"Toute une vie et un soir" de Anna Griffin

Retour sur ma lecture du roman "Toute une vie et un soir" de Anna Griffin publié aux éditions Delcourt

Samedi 7 juin, 18H25. Maurice Hannigan fait son entrée dans le bar du «Rainsford House Hotel». le personnel débordé par les préparatifs d'une réception a déserté les lieux. Maurice patiente en s'observant dans l'immense miroir qui domine l'étagère des alcools. La glace lui renvoie l'image d'un homme marqué par les années – il a quatre-vingt-quatre ans - mais qui a su conserver une certaine classe.

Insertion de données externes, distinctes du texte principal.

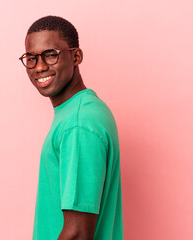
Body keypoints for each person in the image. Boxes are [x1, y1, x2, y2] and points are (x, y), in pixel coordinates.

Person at [19, 16, 123, 240]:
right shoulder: (81, 111)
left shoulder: (78, 123)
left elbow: (77, 234)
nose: (39, 67)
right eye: (31, 58)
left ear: (76, 56)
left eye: (50, 55)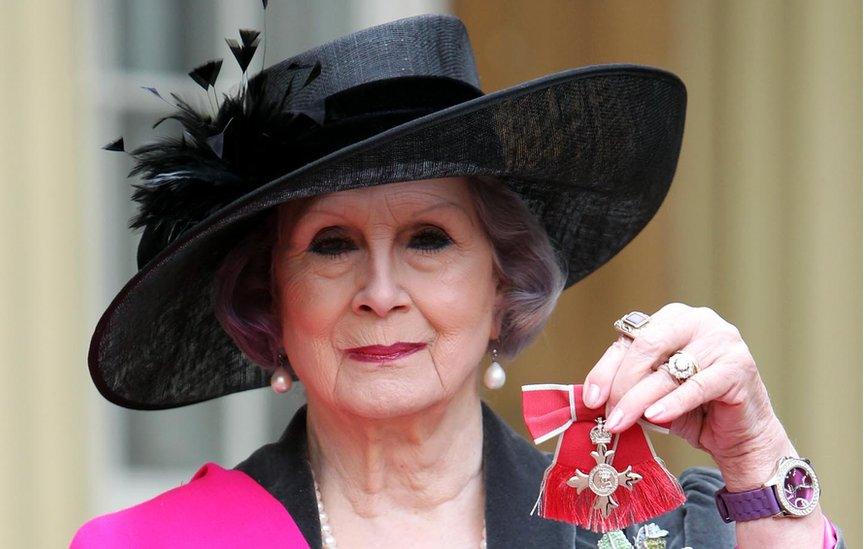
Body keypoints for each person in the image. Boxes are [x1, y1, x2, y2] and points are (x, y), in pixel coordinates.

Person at [72, 12, 844, 549]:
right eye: (333, 244)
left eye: (429, 239)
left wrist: (758, 457)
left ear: (503, 283)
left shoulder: (648, 536)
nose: (381, 290)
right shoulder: (154, 542)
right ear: (270, 301)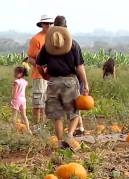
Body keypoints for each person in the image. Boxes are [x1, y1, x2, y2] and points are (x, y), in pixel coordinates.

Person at [36, 16, 89, 151]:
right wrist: (85, 84)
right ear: (66, 27)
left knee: (57, 116)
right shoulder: (73, 44)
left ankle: (60, 143)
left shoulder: (47, 46)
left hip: (53, 82)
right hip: (69, 82)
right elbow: (79, 67)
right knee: (74, 113)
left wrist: (45, 76)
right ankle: (70, 135)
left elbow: (38, 65)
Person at [27, 15, 53, 123]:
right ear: (41, 24)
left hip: (53, 76)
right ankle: (36, 126)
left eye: (50, 23)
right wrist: (41, 67)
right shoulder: (36, 39)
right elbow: (30, 59)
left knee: (48, 103)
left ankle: (44, 126)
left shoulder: (55, 37)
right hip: (39, 76)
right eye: (46, 23)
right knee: (38, 103)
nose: (49, 25)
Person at [11, 66, 32, 134]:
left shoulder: (16, 82)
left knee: (14, 115)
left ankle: (14, 130)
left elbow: (15, 94)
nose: (14, 74)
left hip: (17, 99)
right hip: (23, 99)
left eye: (15, 72)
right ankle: (29, 130)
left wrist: (12, 100)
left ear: (20, 73)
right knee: (24, 115)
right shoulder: (25, 82)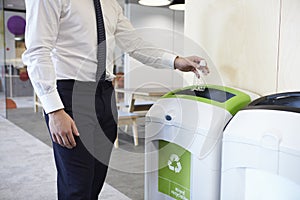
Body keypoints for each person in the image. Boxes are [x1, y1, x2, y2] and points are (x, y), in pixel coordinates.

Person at [22, 0, 209, 199]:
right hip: (71, 94)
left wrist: (176, 61)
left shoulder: (109, 3)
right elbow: (37, 51)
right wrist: (54, 110)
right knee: (77, 186)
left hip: (105, 94)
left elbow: (135, 45)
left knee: (95, 180)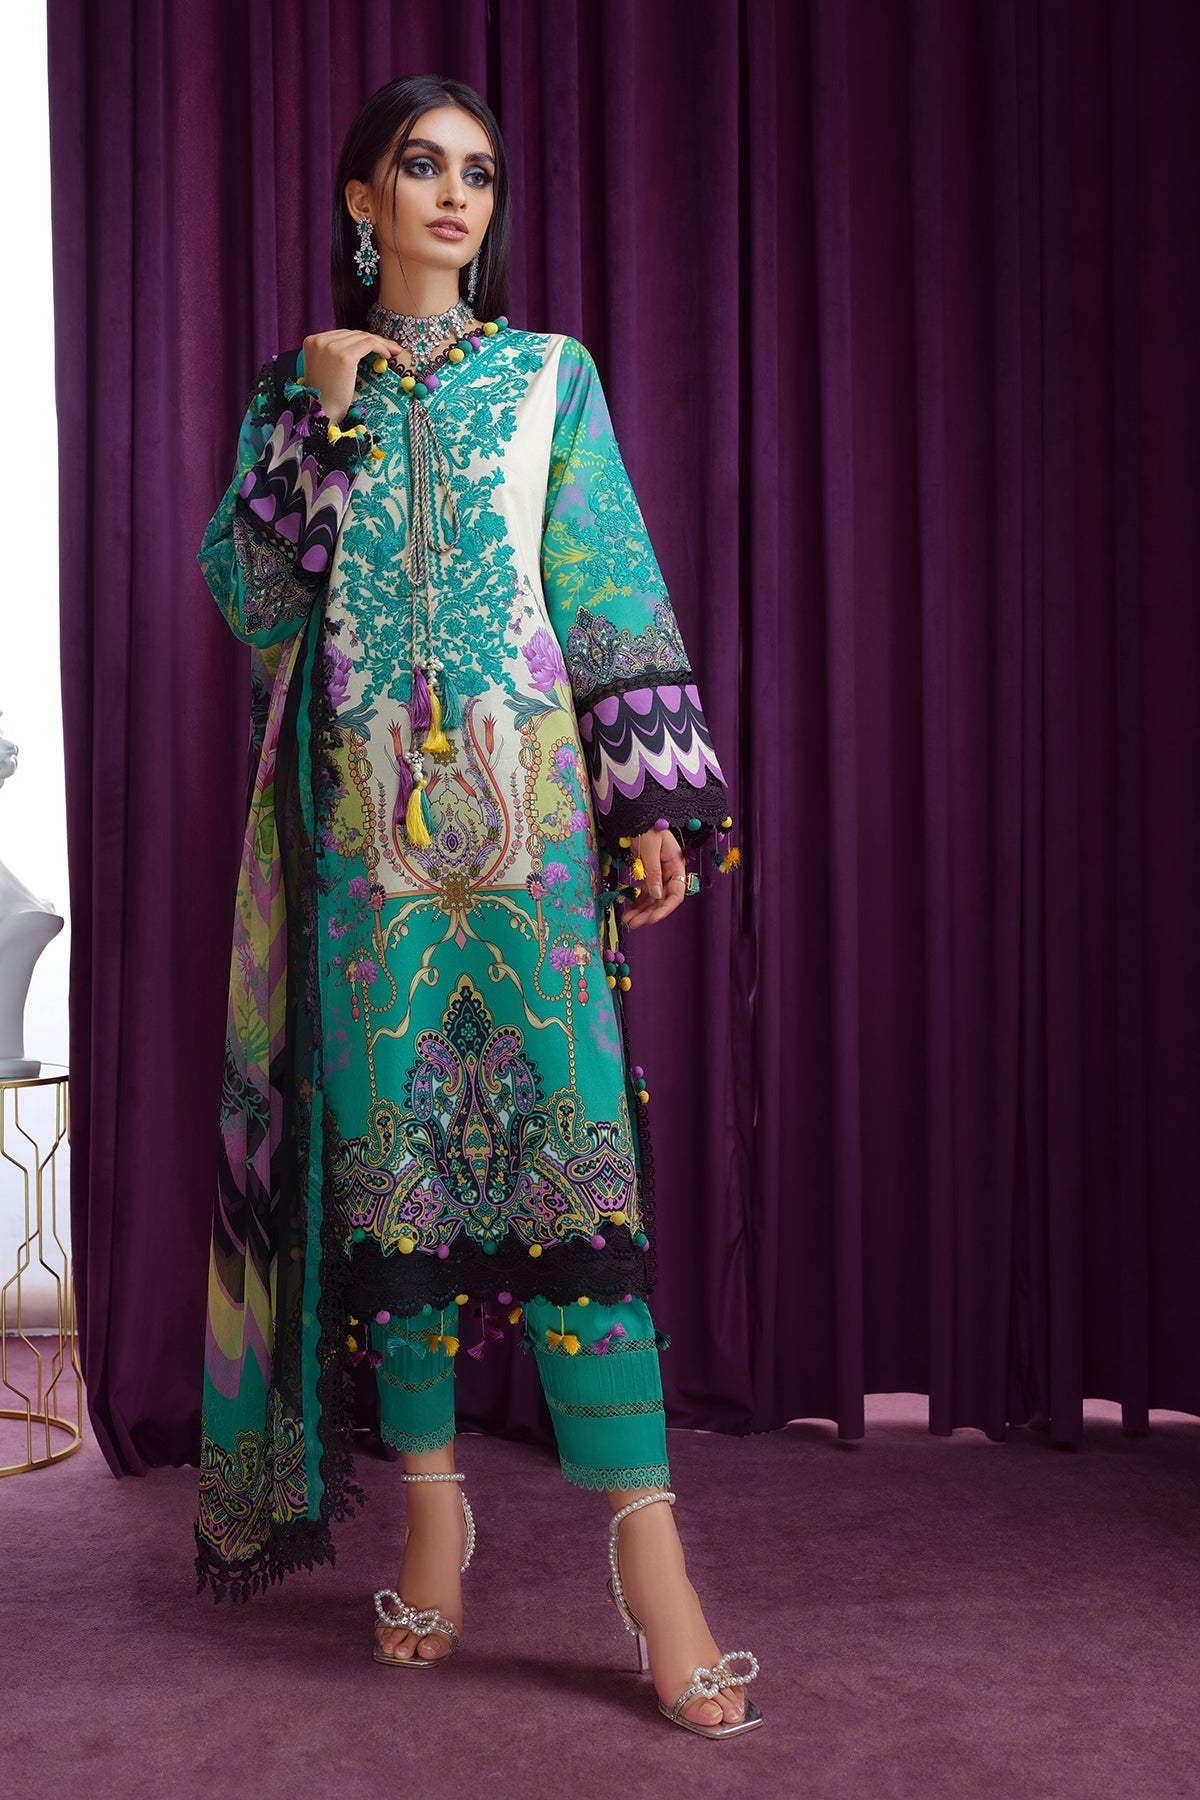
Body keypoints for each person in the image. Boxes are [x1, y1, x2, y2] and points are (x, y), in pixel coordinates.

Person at [193, 73, 760, 1740]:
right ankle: (432, 1524)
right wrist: (316, 422)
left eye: (481, 175)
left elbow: (604, 584)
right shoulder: (298, 391)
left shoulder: (546, 379)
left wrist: (653, 804)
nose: (457, 197)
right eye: (423, 167)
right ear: (362, 198)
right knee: (401, 1185)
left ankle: (651, 1560)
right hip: (366, 852)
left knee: (574, 1166)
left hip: (533, 837)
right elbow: (252, 601)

Ce n'est pas une soirée ordinaire pour Maurice. Il en a soigneusement préparé le déroulé. Pendant près de cinq heures, il va se remémorer les événements qui ont marqué son existence. En bon Irlandais, il va adresser des toasts aux personnes importantes à son coeur. Il rend ses hommages en éclusant des bouteilles de stout et des verres de whisky. le vieil homme a grandi au sein d'une famille modeste et a quitté l'école à douze ans. Pourtant, grâce à son travail et à son opiniâtreté, il a pu acquérir des terres et gagner beaucoup d'argent. Mais derrière cette réussite, il y a une existence traversée d'épreuves, aussi son récit est-il souvent poignant.

J'ai éprouvé de la sympathie pour ce vieil homme nostalgique. Heureusement, son ton est léger et souvent ironique. Maurice étonne par sa franchise Son but étant de tout mettre à plat au crépuscule de son existence, il oeuvre pour crever l'abcès d'une vieille culpabilité. J'adresse un seul reproche à ce roman : certains passages trop mielleux tombent dans le sentimentalisme. C'est dommage car Anna Griffin sait aussi émouvoir son lecteur sans trop en rajouter. La fin est parfaitement amenée par un récit agréable à lire.

Bravo à l'éditeur français pour le choix du titre et cette belle couverture !

Je remercie les éditions Delcourt et Babelio pour l'envoi de ce livre dabs le cadre d'une Masse critique.